伊水與洛水如兩條碧綠的絲帶,在中原腹地交織纏繞,滋養出一片膏腴沃土。
兩岸的垂柳抽芽吐綠,枝條輕拂水面,泛起層層漣漪。田埂上的薺菜、苦苣頂著嫩黃的花穗,與遠處麥田的新綠連成一片,空氣中彌漫著泥土的芬芳與草木的清新。
李治的鑾駕自東都洛陽宮出發,沿定鼎門大街向南行去。
車輪碾過青石板路,發出沉穩的 “轱轆” 聲響,與沿途百姓的山呼萬歲聲交織,在春日的空氣中漾開層層疊疊的回響。
剛登帝位不久的年輕帝王,時年二十有七,身著明黃袞龍袍,袍上繡著十二章紋,日月星辰、山龍華蟲在陽光下熠熠生輝。
李治面容俊朗溫潤,劍眉星目,鼻梁高挺,唇線分明,眉宇間雖帶著幾分初掌大權的審慎,卻難掩皇家威儀與躊躇滿志。
自貞觀十七年被立為太子,至貞觀二十三年登基,短短六年時間,他從一個溫潤的皇子蛻變為掌控天下的帝王,既有承繼大業的豪情,也有再創盛世的壯志。
鑾駕行至伊闕山下,李治下令停駐。
掀開車簾,一股夾雜著水汽與草木清香的山風撲面而來,瞬間驅散了自車輦中帶出來的幾分疲意。
目光越過隨行的儀仗 —— 金黃的傘蓋、鮮紅的旗幟、甲胄鮮明的侍衛 —— 投向眼前雄奇的山水。
東西兩山,似兩條巨龍,相對而立,峭壁如削,形似門闕,伊水穿流其間,奔涌北去,這便是隋帝楊廣親賜 “龍門” 之名的伊闕。
當年楊廣巡幸洛陽,登北邙望闕臺遠眺此處,驚嘆 “彼非龍門耶?”,遂賜名 “龍門”,使其從天然勝境升格為皇家贊譽的風水寶地。
“果然不負‘龍門’之名,真乃天開勝境!” 李治輕聲贊嘆,邁步走下鑾駕。
踩著松軟的草地向山壁走去,鞋底能感受到青草的彈性與泥土的濕潤。
隨行的中書令上官儀、洛州刺史賈敦頤等官員緊隨其后,侍衛們呈扇形散開,警惕地環顧四周,卻不敢過于靠近,生怕驚擾了帝王的雅興。
越靠近山壁,越能感受到伊闕高崖逼人的氣勢。
峭壁由古生代寒武紀和奧陶紀的石灰巖構成,質地堅硬致密,結構均勻,呈青灰色,歷經千萬年風雨侵蝕,表面卻依然平整光滑,僅在縫隙處生長著幾簇耐旱的酸棗叢與地衣片。
李治伸出手,撫過巖壁,冰涼的觸感穿過指尖,能清晰感受到巖石細膩的層次和紋理,仿佛觸摸到了歲月的脈搏。
“這般好的石材,致密堅硬,不易風化,天生便適宜造像。” 他轉頭對賈敦頤說道,語氣中帶著難掩的欣喜。
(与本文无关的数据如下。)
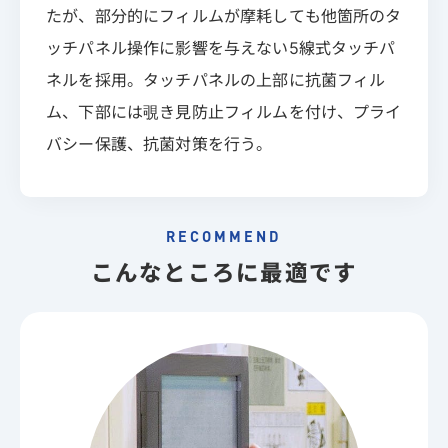
たが、部分的にフィルムが摩耗しても他箇所のタ
ッチパネル操作に影響を与えない5線式タッチパ
ネルを採用。タッチパネルの上部に抗菌フィル
ム、下部には覗き見防止フィルムを付け、プライ
バシー保護、抗菌対策を行う。
RECOMMEND
こんなところに最適です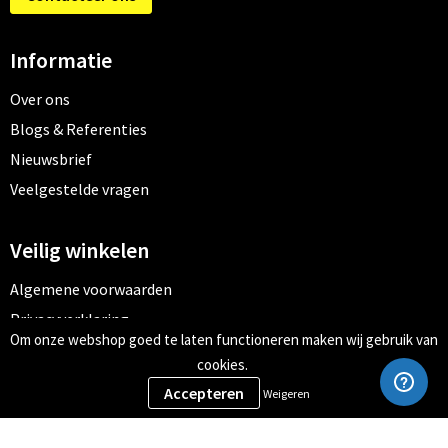
Informatie
Over ons
Blogs & Referenties
Nieuwsbrief
Veelgestelde vragen
Veilig winkelen
Algemene voorwaarden
Privacyverklaring
Om onze webshop goed te laten functioneren maken wij gebruik van
Cookiebeleid
cookies.
Weigeren
Meld je aan voor onze nieuwsbrief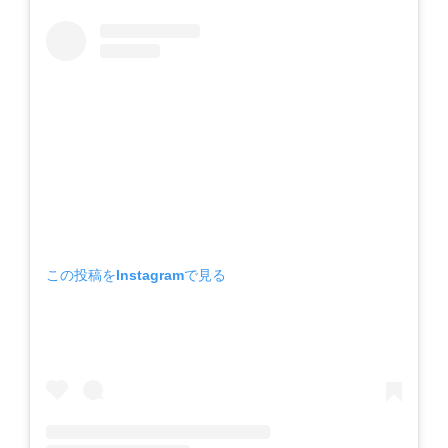
この投稿をInstagramで見る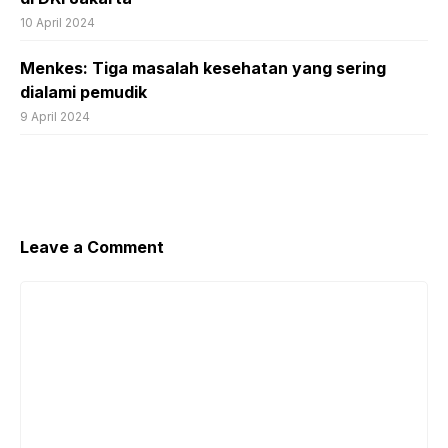
10 April 2024
Menkes: Tiga masalah kesehatan yang sering
dialami pemudik
9 April 2024
Leave a Comment
Comment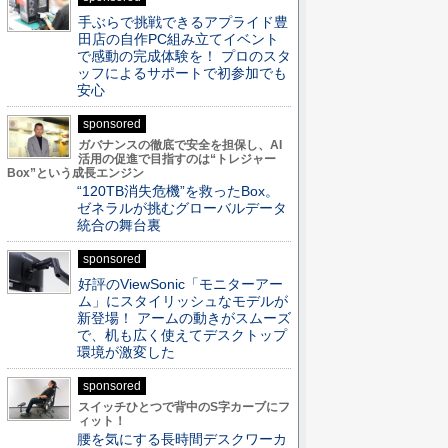
手ぶらで挑戦できるアプライド豊
田店の自作PC組み立てイベント
で感動の完成体験を！ プロのスタ
ッフによるサポートで初参加でも
安心
sponsored
ガバナンスの徹底で安全を担保し、AI
活用の促進で目指すのは“トレジャー
Box”という成長エンジン
“120TB消失危機”を救ったBox。
ゼネラルが挑むグローバルデータ
統合の舞台裏
sponsored
好評のViewSonic「モニターアー
ム」にスタイリッシュなモデルが
新登場！ アームの動きがスムーズ
で、机も広く使えてデスクトップ
環境が激変した
sponsored
スイッチひとつで背中のS字カーブにフ
ィット！
腰を気にする長時間デスクワーカ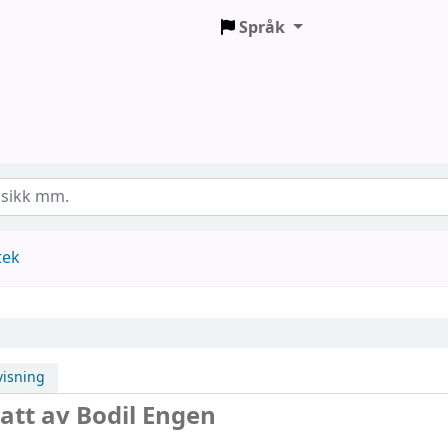
Språk
tek
isning
satt av Bodil Engen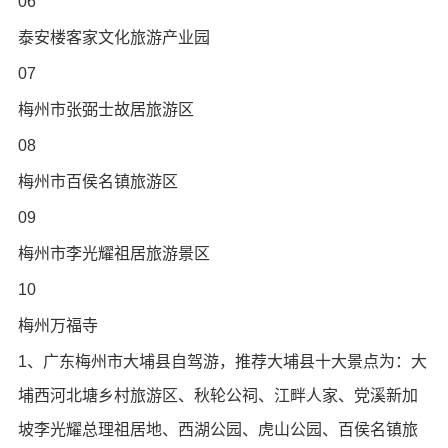
06
泰安楼客家文化旅游产业园
07
梅州市张弼士故居旅游区
08
梅州市百侯名镇旅游区
09
梅州市李光耀祖居旅游景区
10
梅州万福寺
1、广东梅州市大埔县自驾游，推荐大埔县十大景点为：大
埔西河北塘乡村旅游区、秋轮公祠、江畔人家、党溪新加
坡李光耀总理祖居地、西湖公园、虎山公园、百侯名镇旅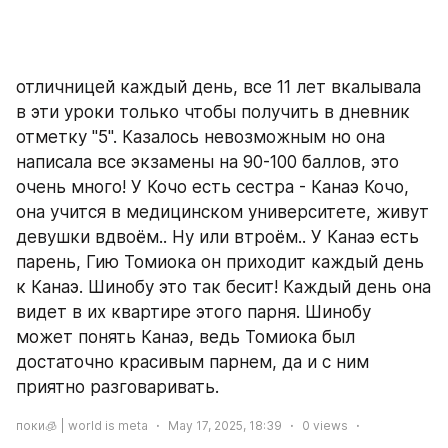
отличницей каждый день, все 11 лет вкалывала 
в эти уроки только чтобы получить в дневник 
отметку "5". Казалось невозможным но она 
написала все экзамены на 90-100 баллов, это 
очень много! У Кочо есть сестра - Канаэ Кочо, 
она учится в медицинском университете, живут 
девушки вдвоём.. Ну или втроём.. У Канаэ есть 
парень, Гию Томиока он приходит каждый день 
к Канаэ. Шинобу это так бесит! Каждый день она 
видет в их квартире этого парня. Шинобу 
может понять Канаэ, ведь Томиока был 
достаточно красивым парнем, да и с ним 
приятно разговаривать. 
поки🧊 | world is meta
May 17, 2025, 18:39
0
views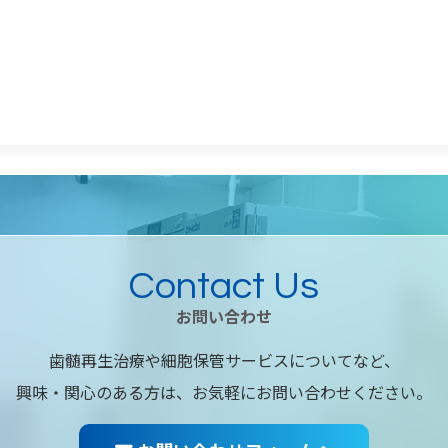
Contact Us
お問い合わせ
歯髄再生治療や細胞保管サービスについてなど、
興味・関心のある方は、お気軽にお問い合わせください。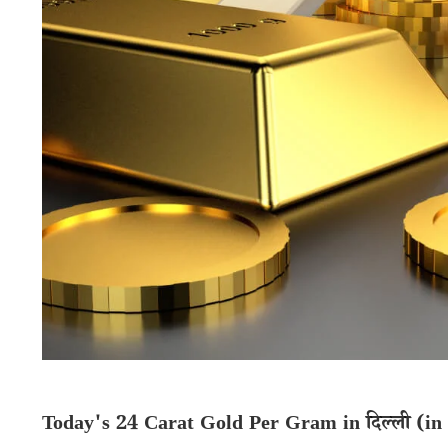
Today's 24 Carat Gold Per Gram in दिल्ली (in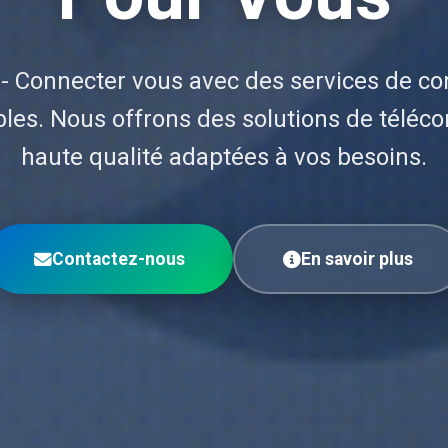
- Connecter vous avec des services de c
ables. Nous offrons des solutions de télé
haute qualité adaptées à vos besoins.
Contactez-nous
En savoir plus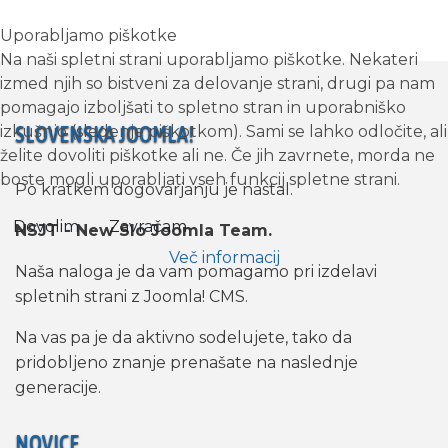
Uporabljamo piškotke
Na naši spletni strani uporabljamo piškotke. Nekateri
izmed njih so bistveni za delovanje strani, drugi pa nam
pomagajo izboljšati to spletno stran in uporabniško
SLOVENSKA JOOMLA!
izkušnjo (sledenje piškotkom). Sami se lahko odločite, ali
želite dovoliti piškotke ali ne. Če jih zavrnete, morda ne
boste mogli uporabljati vseh funkcij spletne strani.
Po kratkem dogovarjanju je nastal.
Dovolim
Zavračam
NSJT - New Slo Joomla Team.
Več informacij
Naša naloga je da vam pomagamo pri izdelavi
spletnih strani z Joomla! CMS.
Na vas pa je da aktivno sodelujete, tako da
pridobljeno znanje prenašate na naslednje
generacije.
NOVICE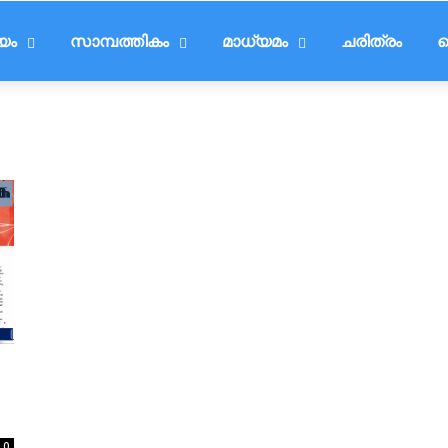
ീയം
സാമ്പത്തികം
മാധ്യമം
ചരിത്രം
ട
0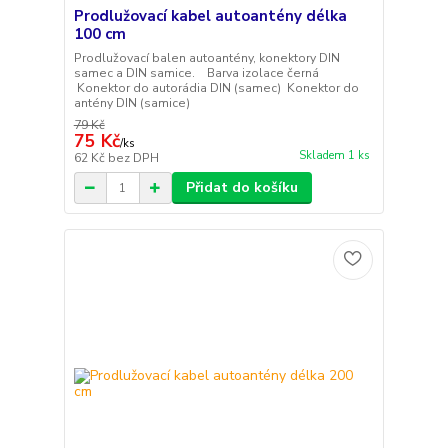
Prodlužovací kabel autoantény délka
100 cm
Prodlužovací balen autoantény, konektory DIN
samec a DIN samice. Barva izolace černá
Konektor do autorádia DIN (samec) Konektor do
antény DIN (samice)
79 Kč
75 Kč
/
ks
Skladem 1 ks
62 Kč
bez DPH
Přidat do košíku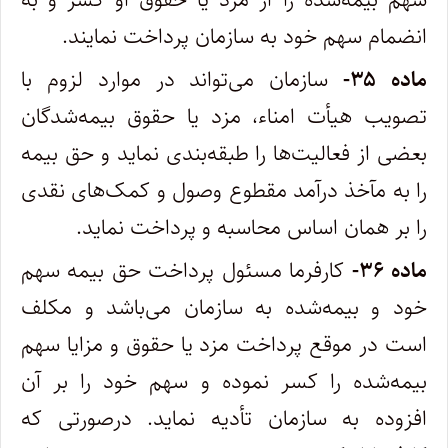
انضمام سهم خود به سازمان پرداخت نمایند.
ماده ۳۵-
سازمان می‌تواند در موارد لزوم با
تصویب هیأت امناء، مزد یا حقوق بیمه‌شدگان
بعضی از فعالیت‌ها را طبقه‌بندی نماید و حق بیمه
را به مآخذ درآمد مقطوع وصول و کمک‌های نقدی
را بر همان اساس محاسبه و پرداخت نماید.
ماده ۳۶-
کارفرما مسئول پرداخت حق بیمه سهم
خود و بیمه‌شده به سازمان می‌باشد و مکلف
است در موقع پرداخت مزد یا حقوق و مزایا سهم
بیمه‌شده را کسر نموده و سهم خود را بر آن
افزوده به سازمان تأدیه نماید. درصورتی که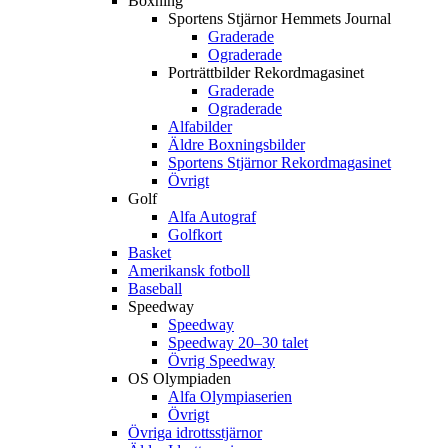
Boxning
Sportens Stjärnor Hemmets Journal
Graderade
Ograderade
Porträttbilder Rekordmagasinet
Graderade
Ograderade
Alfabilder
Äldre Boxningsbilder
Sportens Stjärnor Rekordmagasinet
Övrigt
Golf
Alfa Autograf
Golfkort
Basket
Amerikansk fotboll
Baseball
Speedway
Speedway
Speedway 20–30 talet
Övrig Speedway
OS Olympiaden
Alfa Olympiaserien
Övrigt
Övriga idrottsstjärnor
賈敦頤連忙躬身回應:“陛下明鑒!伊闕石巖,質地純凈,無裂隙、無雜石,是雕造佛像的上上之選。隋時便有人想在此大興造像,只因戰亂未能成行,如今恰逢陛下圣明之時,正是天意使然。”
李治頷首,目光在山水間流轉,愈發看清伊闕的地理優勢。
北依洛陽城,南接襄荊古道,西通關中大塬,東達鄭汴闊野,既是水陸交通要沖,又疏離市井喧囂,清靜幽雅。
伊闕山壁,高聳陡峭,最高處逾百丈,視野開闊,造像于此,既能彰明佛法的莊嚴神圣,又能讓四方信徒遠遠便能瞻見,心生敬畏。
伊水穿流而過,汛期水量充沛,便于施工時運進薪炭、運出石材等,枯水期淺灘露出,可搭建臨時棧道,取水用水亦極為利便。
這般 “依山傍水、藏氣聚福” 的格局,正是風水術中的上佳之地。
李治的仰視的目光,落在西壁中段的一片空地上。
那片巖壁,極為平整寬闊,南北綿延近百丈,西東縱深足有三十余丈,高出伊水數十丈,避開了水流侵蝕的范圍,周圍又有天然的巖石凸起作為屏障,既能阻擋風雨,又能形成天然的佛龕輪廓。
旁邊,尤其是下面之側,已有一些大小窟龕,似乎是上天安排的這片 “預留空地” ,有如一塊未經雕琢的璞玉,在春日的陽光下泛著青灰色的氣韻,靜靜等待著被賦予生命與信仰。
尤令人稱奇的是,若此彼處俯瞰,伊水如練,洛水如帶,洛陽城郭,隱隱約約。
抬頭仰望,天空湛藍,白云悠悠,整座龍門石窟的全景緩緩地在眼底拉過來,又拉過去,最后,聚焦在后世伊闕石窟的核心區域,奉先寺的所在地。
“地勢高聳,視野開闊,前臨伊水,后靠絕壁,左接古洞,右望平川,實為天賜造像吉地!”
李治心中激蕩,忍不住邁步向前,繼續觀望。
腳下的巖石,堅實穩固,站在這里,仿佛能鏈接天下,襟懷中的豪情與壯志愈發強烈。
他想起父皇曾對他說過,洛陽乃 “天地氤氳,陰陽風雨交會之所”,今見伊闕風采,更是洛陽門戶。守住龍門,便守住了東都的安危。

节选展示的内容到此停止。